A través de los términos establecidos por Bahá’u’lláh, y las interpretaciones de Abdu’l-Bahá y Shoghi Effendi, la Casa de Justicia puede legislar sobre asuntos que no se abordan en los escritos de las Figuras Centrales de la Fe Bahá’í, satisfaciendo los requisitos de la Causa de Dios ante todas las nuevas circunstancias:

Promulgar leyes y disposiciones no consignadas expresamente en los Textos Sagrados; abrogar, de acuerdo con los cambios y requerimientos de cada época, sus propias disposiciones; deliberar y decidir sobre todos los problemas que han causado diferencias; dilucidar cuestiones que resulten confusas; salvaguardar los derechos de las personas, la libertad y la iniciativa de los individuos; y prestar atención a la preservación del honor humano, el desarrollo de los países y la estabilidad de los Estados…- La Casa Universal de Justicia, La Constitución de la Casa Universal de Justicia, pág. 4.

Claramente, la Casa Universal de Justicia existe no solo para guiar a la comunidad global bahá’í, sino también como una prueba ejemplar de que la humanidad puede tener un organismo de gobierno internacional democrático que funcione y que esté facultado para detener la guerra entre naciones y unificar las fuerzas contendientes del mundo:

La experiencia de la comunidad bahá’í puede verse como un ejemplo de esta creciente unidad. Es una comunidad de unos tres o cuatro millones de personas* provenientes de muchas naciones, culturas, clases y credos, que se dedican a múltiples actividades al servicio de las necesidades espirituales, sociales y económicas de los pueblos de muchas tierras. Un solo organismo social que representa la diversidad de la familia humana, que dirige sus asuntos por medio de un sistema de principios consultivos comúnmente aceptados y que aprecia igualmente a todas las grandes corrientes de guía divina a lo largo de la historia. Su existencia es otra prueba convincente de que la visión de su Fundador de un mundo unido es practicable, otra prueba de que la humanidad puede convivir como una sociedad global dispuesta a afrontar los desafíos que pueda implicar la llegada a su mayoría de edad. Si la experiencia bahá’í puede contribuir en cualquier medida a fortalecer la esperanza en la unidad de la humanidad, nos sentimos felices de ofrecerla como modelo para su estudio…

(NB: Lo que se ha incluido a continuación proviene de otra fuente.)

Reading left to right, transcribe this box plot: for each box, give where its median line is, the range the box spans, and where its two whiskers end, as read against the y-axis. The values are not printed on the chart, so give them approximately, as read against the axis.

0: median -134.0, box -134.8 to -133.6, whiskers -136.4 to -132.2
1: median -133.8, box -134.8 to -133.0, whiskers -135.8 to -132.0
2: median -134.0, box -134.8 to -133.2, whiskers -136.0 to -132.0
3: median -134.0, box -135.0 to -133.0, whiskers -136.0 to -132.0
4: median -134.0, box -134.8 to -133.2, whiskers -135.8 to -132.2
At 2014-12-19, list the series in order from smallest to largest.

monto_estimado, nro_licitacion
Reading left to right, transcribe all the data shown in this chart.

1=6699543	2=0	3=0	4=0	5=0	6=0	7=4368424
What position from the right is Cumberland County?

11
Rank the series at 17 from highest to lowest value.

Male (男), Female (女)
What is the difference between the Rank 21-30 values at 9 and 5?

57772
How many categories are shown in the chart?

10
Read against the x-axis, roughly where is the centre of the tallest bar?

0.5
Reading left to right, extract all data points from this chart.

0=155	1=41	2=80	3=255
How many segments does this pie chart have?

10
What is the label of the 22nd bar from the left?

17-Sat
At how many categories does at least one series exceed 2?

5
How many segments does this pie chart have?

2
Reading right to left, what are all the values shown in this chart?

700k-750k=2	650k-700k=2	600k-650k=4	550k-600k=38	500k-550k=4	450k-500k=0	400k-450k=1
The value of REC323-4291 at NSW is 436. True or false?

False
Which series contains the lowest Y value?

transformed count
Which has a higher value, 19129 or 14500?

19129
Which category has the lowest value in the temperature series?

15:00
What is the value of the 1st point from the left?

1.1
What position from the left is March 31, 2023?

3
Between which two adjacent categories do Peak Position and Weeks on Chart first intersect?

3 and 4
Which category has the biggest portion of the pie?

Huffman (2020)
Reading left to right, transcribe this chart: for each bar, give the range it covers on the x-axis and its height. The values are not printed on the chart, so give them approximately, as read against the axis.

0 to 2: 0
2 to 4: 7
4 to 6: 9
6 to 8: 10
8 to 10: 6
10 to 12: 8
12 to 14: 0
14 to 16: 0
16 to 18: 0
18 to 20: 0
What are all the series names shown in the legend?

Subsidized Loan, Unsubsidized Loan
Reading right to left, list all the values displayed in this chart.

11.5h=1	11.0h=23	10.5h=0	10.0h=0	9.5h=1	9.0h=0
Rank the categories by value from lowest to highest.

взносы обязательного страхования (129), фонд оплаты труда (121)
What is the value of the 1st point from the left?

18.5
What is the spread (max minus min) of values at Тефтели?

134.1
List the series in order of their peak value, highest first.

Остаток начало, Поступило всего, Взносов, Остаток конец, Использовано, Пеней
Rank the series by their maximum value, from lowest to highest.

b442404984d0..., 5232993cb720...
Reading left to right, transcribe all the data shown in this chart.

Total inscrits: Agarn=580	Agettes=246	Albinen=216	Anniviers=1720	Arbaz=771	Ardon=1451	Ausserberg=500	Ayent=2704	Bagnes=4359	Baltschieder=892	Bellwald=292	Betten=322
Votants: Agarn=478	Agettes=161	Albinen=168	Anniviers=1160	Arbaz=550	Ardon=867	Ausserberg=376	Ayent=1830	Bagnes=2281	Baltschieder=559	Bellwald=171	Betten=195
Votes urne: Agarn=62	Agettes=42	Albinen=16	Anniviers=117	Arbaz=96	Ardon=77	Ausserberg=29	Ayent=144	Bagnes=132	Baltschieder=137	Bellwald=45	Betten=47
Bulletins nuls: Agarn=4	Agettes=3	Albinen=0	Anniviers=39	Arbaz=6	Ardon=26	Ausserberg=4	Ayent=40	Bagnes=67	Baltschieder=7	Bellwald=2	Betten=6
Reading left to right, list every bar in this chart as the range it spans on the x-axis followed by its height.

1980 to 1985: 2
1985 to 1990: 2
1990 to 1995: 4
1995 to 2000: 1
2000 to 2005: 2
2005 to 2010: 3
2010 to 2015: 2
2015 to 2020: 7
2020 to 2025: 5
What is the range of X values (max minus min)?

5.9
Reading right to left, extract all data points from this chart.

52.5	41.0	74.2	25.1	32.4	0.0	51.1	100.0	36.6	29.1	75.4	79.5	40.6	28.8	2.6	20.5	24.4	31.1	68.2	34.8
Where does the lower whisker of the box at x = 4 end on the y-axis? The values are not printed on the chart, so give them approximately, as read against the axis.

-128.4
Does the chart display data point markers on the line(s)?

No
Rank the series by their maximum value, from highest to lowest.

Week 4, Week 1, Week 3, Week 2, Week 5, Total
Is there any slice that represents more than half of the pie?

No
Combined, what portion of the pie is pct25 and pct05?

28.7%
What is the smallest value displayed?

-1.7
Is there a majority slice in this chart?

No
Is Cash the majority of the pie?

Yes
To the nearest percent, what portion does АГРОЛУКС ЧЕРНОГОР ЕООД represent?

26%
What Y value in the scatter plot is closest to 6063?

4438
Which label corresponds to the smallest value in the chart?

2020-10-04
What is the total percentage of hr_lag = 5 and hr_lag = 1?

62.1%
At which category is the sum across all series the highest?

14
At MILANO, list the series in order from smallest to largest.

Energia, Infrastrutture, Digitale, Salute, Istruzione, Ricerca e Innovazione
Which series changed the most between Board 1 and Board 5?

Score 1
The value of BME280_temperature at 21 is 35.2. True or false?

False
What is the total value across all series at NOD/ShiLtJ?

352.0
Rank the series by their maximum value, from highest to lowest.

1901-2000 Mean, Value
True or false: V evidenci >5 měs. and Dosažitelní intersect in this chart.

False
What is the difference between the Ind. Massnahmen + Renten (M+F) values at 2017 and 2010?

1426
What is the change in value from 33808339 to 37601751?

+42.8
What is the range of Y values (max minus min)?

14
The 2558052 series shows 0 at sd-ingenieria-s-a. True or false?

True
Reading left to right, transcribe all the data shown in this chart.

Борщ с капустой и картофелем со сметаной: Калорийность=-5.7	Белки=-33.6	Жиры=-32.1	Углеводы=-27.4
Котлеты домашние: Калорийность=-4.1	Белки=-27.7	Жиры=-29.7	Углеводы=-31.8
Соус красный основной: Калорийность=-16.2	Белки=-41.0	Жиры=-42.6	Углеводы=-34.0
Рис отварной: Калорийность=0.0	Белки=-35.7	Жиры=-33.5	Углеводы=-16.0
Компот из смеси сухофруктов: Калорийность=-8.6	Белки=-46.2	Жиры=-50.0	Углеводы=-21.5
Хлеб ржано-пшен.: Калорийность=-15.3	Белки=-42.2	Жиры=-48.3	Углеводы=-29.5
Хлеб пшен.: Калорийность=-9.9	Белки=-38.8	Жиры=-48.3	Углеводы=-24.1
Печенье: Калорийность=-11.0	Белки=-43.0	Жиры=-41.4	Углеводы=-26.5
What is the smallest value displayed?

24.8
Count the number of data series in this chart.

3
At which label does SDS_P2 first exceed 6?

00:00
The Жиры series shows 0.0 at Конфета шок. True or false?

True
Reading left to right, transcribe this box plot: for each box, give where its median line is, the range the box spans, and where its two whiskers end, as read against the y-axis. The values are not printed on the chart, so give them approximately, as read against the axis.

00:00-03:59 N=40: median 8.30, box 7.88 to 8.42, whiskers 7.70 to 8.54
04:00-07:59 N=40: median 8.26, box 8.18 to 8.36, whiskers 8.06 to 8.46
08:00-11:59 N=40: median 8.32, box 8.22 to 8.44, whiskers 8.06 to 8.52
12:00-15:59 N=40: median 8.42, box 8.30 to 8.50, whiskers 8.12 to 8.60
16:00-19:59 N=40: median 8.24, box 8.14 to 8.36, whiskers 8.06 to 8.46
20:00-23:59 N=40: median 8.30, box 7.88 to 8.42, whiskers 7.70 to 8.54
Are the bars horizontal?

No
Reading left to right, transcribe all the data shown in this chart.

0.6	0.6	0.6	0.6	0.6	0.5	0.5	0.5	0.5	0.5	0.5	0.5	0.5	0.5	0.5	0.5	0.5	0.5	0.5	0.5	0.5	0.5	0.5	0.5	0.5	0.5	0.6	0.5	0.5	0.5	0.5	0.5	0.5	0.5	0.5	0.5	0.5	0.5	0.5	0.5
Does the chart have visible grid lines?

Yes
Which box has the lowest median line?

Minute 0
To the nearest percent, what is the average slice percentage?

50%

… pueden oírse las voces esperanzadas de los bahá’ís, a pesar de la persecución de la que son víctimas en el país donde nació su Fe. Con su ejemplo de esperanza irreductible, dan testimonio de la creencia de que la realización inminente de este antiguo sueño de paz está ahora, en virtud de los transformadores efectos de la revelación de Bahá’u’lláh, investida con la fuerza de la autoridad divina. Por lo que les transmitimos a ustedes no sólo una visión en palabras; convocamos el poder de las hazañas de fe y sacrificio; transmitimos la ansiosa defensa de la paz y la unidad en nombre de nuestros correligionarios de todas partes. Nos unimos a todos los que son víctimas de la agresión, a todos los que anhelan el fin de los conflictos y la violencia, a todos aquellos que por su devoción a los principios de la paz y del orden mundial promueven los nobles propósitos para los que fue llamada a la existencia la humanidad por un Creador Todoamoroso. – La Casa Universal de Justicia, pág. 24.